Repeat every record below exactly, but leave out any pictures.

(Collected data)
=== Begin Enclosure ===
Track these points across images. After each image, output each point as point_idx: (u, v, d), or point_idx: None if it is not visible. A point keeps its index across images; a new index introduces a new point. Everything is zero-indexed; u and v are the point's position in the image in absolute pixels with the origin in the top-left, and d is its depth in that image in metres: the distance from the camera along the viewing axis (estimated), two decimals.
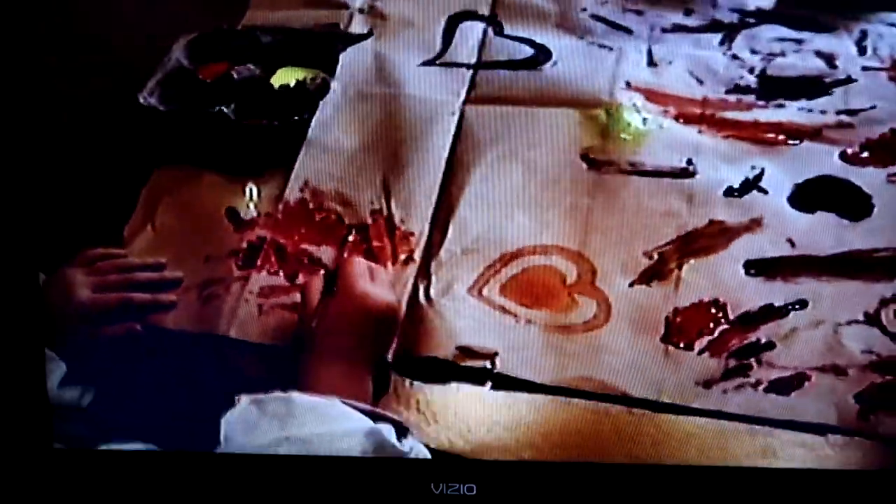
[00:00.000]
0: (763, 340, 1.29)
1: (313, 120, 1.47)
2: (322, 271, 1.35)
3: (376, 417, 1.23)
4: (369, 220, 1.40)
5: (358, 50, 1.54)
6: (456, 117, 1.46)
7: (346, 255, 1.36)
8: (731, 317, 1.30)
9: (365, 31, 1.55)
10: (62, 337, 1.32)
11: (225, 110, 1.45)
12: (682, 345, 1.29)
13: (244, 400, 1.22)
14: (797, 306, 1.30)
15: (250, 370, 1.31)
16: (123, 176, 1.44)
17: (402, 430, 1.24)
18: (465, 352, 1.31)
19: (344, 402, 1.22)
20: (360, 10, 1.58)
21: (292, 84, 1.49)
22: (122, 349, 1.34)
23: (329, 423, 1.20)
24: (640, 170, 1.41)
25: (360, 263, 1.32)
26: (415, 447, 1.24)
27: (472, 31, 1.54)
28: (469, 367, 1.30)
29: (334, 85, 1.50)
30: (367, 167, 1.44)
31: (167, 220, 1.42)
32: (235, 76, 1.48)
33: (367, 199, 1.42)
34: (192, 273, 1.38)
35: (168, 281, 1.37)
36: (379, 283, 1.31)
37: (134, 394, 1.33)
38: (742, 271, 1.33)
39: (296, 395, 1.21)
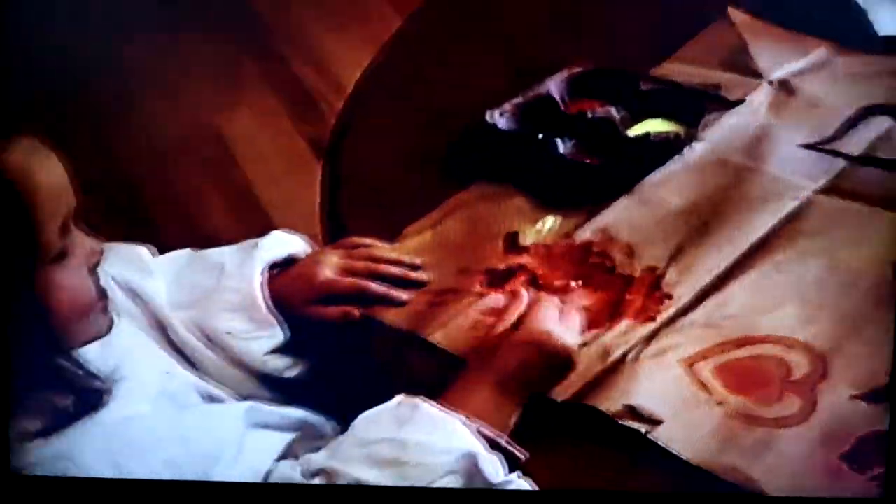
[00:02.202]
=== End Enclosure ===
◆ SOLVED EXERCISE
Track these points across images. After each image, output each point as point_idx: (u, v, d), or point_idx: None if it is not visible. A point keeps its index across images; a new index introduces a new point. Everything is zero-indexed; u and v are the point's position in the image in absolute pixels with the origin in the top-left, and d is its depth in that image in metres: the distance from the camera along the viewing axis (estimated), two decimals.
[00:00.000]
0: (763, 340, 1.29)
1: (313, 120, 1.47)
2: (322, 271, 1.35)
3: (376, 417, 1.23)
4: (369, 220, 1.40)
5: (358, 50, 1.54)
6: (456, 117, 1.46)
7: (346, 255, 1.36)
8: (731, 317, 1.30)
9: (365, 31, 1.55)
10: (62, 337, 1.32)
11: (225, 110, 1.45)
12: (682, 345, 1.29)
13: (244, 400, 1.22)
14: (797, 306, 1.30)
15: (250, 370, 1.31)
16: (123, 176, 1.44)
17: (402, 430, 1.24)
18: (465, 352, 1.31)
19: (344, 402, 1.22)
20: (360, 10, 1.58)
21: (292, 84, 1.49)
22: (122, 349, 1.34)
23: (329, 423, 1.20)
24: (640, 170, 1.41)
25: (360, 263, 1.32)
26: (415, 447, 1.24)
27: (472, 31, 1.54)
28: (469, 367, 1.30)
29: (334, 85, 1.50)
30: (367, 167, 1.44)
31: (167, 220, 1.42)
32: (235, 76, 1.48)
33: (367, 199, 1.42)
34: (192, 273, 1.38)
35: (168, 281, 1.37)
36: (379, 283, 1.31)
37: (134, 394, 1.33)
38: (742, 271, 1.33)
39: (296, 395, 1.21)
[00:02.202]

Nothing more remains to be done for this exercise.